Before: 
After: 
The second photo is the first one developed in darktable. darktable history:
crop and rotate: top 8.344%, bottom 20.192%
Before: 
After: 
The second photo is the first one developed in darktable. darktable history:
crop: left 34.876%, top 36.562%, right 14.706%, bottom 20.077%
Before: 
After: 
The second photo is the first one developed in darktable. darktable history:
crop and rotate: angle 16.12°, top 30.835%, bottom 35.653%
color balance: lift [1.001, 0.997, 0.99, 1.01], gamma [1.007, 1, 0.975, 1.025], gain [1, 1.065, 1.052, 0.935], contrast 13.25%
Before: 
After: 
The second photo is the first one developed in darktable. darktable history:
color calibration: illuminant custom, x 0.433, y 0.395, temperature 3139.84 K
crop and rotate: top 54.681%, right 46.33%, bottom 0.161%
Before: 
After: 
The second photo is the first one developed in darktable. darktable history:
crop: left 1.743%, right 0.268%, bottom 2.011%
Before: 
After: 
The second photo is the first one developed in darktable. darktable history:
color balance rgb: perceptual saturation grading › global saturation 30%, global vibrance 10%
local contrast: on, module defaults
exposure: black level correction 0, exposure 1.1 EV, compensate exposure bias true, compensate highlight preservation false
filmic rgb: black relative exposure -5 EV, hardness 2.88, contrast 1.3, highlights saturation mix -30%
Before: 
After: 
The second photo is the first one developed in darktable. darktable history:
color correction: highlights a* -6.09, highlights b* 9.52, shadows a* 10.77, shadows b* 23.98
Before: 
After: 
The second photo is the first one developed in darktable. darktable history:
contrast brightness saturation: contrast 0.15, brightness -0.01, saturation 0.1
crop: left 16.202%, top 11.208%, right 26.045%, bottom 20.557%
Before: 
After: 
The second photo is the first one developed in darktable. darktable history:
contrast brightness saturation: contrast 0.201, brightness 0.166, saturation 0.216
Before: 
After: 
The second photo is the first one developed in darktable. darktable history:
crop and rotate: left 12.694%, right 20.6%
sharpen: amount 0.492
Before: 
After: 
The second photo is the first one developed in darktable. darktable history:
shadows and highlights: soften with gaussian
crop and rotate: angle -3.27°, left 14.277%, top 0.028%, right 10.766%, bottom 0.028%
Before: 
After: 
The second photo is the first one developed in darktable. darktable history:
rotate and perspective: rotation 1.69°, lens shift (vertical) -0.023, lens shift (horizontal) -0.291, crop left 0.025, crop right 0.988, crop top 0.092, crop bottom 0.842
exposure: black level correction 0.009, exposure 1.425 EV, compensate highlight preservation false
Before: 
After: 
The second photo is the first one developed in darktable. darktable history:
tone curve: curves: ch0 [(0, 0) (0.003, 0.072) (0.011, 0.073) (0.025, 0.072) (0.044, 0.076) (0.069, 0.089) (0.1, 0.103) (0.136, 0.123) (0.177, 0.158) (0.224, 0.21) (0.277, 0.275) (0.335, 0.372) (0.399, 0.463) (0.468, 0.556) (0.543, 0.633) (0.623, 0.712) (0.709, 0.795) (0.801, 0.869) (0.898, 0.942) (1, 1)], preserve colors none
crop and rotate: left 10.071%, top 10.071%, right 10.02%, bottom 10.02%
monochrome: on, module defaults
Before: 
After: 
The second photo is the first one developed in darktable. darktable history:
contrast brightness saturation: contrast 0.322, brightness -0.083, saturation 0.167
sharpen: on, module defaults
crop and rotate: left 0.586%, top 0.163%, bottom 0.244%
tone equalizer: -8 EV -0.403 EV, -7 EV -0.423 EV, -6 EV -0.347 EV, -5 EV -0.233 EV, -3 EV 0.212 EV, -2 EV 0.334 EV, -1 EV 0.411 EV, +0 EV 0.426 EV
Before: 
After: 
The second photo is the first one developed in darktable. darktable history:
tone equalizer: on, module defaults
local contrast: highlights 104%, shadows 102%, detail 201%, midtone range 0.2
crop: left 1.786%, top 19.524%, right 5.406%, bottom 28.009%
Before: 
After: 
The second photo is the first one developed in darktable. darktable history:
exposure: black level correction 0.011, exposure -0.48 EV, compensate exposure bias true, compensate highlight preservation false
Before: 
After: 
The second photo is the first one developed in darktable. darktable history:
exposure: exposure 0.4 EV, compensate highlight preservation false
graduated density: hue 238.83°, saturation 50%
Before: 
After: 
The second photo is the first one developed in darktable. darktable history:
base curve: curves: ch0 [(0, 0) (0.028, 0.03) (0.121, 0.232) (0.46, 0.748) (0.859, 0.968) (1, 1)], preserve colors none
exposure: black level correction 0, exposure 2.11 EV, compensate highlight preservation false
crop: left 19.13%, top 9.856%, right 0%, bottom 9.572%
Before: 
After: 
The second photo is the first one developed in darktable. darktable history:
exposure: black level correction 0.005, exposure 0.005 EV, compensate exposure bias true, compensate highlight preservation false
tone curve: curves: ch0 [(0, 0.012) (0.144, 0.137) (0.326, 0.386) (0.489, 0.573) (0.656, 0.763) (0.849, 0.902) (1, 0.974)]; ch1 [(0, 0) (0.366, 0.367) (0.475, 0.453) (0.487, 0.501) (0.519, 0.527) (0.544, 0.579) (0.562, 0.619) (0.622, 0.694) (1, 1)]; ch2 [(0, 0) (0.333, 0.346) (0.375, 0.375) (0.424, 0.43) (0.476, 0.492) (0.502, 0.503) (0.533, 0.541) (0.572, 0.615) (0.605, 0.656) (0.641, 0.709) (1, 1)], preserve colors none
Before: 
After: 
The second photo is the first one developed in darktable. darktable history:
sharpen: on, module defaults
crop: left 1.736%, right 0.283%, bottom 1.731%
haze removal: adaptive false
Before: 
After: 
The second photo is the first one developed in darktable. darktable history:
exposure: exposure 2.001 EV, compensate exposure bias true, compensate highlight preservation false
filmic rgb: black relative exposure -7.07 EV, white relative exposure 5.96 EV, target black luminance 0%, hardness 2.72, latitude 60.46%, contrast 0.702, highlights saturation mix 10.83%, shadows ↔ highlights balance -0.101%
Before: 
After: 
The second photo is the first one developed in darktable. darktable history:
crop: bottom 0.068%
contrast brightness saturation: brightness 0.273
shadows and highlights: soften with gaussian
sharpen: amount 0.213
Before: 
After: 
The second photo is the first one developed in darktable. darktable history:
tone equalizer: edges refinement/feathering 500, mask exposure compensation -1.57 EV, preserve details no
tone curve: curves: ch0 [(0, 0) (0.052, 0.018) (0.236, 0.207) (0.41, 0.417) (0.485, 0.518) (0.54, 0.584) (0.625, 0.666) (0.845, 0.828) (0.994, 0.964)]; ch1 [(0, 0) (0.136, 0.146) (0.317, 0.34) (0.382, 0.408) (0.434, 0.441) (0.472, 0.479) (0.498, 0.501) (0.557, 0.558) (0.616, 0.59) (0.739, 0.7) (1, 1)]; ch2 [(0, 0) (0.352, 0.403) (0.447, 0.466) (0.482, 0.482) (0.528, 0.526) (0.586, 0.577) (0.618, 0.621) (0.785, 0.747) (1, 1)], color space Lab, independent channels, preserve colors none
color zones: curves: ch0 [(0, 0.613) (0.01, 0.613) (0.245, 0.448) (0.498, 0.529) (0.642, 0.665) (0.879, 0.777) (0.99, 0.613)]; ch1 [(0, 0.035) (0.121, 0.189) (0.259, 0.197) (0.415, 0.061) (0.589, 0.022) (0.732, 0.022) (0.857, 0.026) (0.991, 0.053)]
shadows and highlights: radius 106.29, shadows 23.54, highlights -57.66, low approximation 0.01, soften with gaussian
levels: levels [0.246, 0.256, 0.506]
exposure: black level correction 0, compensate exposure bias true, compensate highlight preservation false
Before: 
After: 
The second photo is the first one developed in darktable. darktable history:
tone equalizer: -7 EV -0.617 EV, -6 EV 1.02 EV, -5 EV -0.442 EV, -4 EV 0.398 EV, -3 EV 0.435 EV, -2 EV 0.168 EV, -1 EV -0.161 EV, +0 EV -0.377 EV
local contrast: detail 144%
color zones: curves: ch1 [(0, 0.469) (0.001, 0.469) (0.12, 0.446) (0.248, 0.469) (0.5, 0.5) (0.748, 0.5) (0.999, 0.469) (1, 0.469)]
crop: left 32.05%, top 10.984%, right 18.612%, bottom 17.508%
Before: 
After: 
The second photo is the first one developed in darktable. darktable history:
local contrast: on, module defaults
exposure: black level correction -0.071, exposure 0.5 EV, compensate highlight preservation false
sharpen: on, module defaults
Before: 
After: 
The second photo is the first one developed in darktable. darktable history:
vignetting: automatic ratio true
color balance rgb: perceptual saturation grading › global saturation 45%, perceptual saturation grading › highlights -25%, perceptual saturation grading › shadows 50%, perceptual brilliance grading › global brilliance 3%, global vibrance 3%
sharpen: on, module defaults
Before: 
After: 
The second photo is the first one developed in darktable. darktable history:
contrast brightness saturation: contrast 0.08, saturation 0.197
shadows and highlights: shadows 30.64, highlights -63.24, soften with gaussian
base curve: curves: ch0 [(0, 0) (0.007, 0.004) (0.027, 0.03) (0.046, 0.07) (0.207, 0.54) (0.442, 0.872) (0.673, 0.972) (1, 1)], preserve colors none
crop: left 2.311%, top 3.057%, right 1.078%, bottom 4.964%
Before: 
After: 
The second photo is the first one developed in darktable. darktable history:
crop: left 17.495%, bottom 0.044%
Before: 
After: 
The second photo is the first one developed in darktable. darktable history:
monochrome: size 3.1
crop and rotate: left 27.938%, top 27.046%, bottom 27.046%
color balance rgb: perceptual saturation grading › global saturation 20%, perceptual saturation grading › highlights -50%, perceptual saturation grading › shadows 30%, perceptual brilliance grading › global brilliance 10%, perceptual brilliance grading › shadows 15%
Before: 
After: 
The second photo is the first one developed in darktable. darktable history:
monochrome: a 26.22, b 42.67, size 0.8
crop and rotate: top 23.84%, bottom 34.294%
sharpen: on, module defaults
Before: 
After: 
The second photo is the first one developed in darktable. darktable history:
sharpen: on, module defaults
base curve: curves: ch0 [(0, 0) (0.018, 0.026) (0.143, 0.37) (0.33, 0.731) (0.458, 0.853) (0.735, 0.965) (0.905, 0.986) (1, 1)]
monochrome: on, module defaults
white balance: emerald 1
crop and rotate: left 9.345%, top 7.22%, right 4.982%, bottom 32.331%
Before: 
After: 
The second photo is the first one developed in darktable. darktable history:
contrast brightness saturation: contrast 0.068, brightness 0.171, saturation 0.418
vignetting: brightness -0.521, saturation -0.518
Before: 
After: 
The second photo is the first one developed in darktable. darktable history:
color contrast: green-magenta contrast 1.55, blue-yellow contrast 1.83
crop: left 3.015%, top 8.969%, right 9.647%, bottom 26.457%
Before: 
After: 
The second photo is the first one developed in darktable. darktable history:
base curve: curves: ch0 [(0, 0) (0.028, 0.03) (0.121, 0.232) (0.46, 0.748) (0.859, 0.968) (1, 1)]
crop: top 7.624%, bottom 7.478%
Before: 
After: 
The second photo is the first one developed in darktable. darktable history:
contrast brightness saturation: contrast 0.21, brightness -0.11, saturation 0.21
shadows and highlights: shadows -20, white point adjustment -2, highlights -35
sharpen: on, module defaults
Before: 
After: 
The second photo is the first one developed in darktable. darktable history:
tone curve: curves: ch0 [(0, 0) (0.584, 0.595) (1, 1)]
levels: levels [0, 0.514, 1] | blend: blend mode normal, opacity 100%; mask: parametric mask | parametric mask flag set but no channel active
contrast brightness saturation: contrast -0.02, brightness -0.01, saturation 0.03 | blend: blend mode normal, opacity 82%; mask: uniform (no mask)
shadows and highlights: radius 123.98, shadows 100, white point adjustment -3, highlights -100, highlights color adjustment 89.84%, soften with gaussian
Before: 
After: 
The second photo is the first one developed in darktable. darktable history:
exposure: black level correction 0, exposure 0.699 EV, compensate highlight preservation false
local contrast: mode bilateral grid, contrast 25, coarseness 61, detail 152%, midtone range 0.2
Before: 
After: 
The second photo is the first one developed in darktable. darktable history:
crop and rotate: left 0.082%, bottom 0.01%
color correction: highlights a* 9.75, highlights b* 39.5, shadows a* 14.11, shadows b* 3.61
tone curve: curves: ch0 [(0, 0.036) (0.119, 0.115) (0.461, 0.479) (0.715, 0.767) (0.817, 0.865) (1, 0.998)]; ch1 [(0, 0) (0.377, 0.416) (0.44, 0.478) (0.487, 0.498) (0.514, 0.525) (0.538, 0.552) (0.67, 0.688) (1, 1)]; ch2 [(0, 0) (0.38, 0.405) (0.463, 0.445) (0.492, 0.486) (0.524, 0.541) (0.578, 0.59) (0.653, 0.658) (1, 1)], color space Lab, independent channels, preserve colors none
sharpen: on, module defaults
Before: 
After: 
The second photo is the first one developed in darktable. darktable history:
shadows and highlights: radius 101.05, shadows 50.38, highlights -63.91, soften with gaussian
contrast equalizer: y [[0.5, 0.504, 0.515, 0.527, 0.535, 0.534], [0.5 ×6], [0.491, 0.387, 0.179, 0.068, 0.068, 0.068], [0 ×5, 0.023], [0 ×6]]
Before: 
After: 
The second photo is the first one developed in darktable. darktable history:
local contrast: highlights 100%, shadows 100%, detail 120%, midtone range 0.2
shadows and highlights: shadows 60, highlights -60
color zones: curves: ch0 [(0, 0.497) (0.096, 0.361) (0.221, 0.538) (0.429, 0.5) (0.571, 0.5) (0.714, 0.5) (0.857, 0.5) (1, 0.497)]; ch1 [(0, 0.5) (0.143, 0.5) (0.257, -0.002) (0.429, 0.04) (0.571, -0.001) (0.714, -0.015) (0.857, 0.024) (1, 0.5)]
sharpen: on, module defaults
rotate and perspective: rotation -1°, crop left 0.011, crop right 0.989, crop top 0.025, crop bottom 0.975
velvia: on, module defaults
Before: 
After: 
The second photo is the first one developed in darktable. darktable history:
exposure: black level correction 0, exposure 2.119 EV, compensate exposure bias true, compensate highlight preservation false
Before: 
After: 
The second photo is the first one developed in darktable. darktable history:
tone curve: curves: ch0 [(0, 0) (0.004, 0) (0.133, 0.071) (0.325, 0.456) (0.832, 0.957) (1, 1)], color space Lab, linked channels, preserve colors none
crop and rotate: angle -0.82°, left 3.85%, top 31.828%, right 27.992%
☆ ☆ ☆ ☆
Can you repeat everything from the start of the material down to the line containing "crop: left 1.743%, right", including that line?

**RESULT OF THIS EXERCISE:**
Before: 
After: 
The second photo is the first one developed in darktable. darktable history:
crop and rotate: top 8.344%, bottom 20.192%
Before: 
After: 
The second photo is the first one developed in darktable. darktable history:
crop: left 34.876%, top 36.562%, right 14.706%, bottom 20.077%
Before: 
After: 
The second photo is the first one developed in darktable. darktable history:
crop and rotate: angle 16.12°, top 30.835%, bottom 35.653%
color balance: lift [1.001, 0.997, 0.99, 1.01], gamma [1.007, 1, 0.975, 1.025], gain [1, 1.065, 1.052, 0.935], contrast 13.25%
Before: 
After: 
The second photo is the first one developed in darktable. darktable history:
color calibration: illuminant custom, x 0.433, y 0.395, temperature 3139.84 K
crop and rotate: top 54.681%, right 46.33%, bottom 0.161%
Before: 
After: 
The second photo is the first one developed in darktable. darktable history:
crop: left 1.743%, right 0.268%, bottom 2.011%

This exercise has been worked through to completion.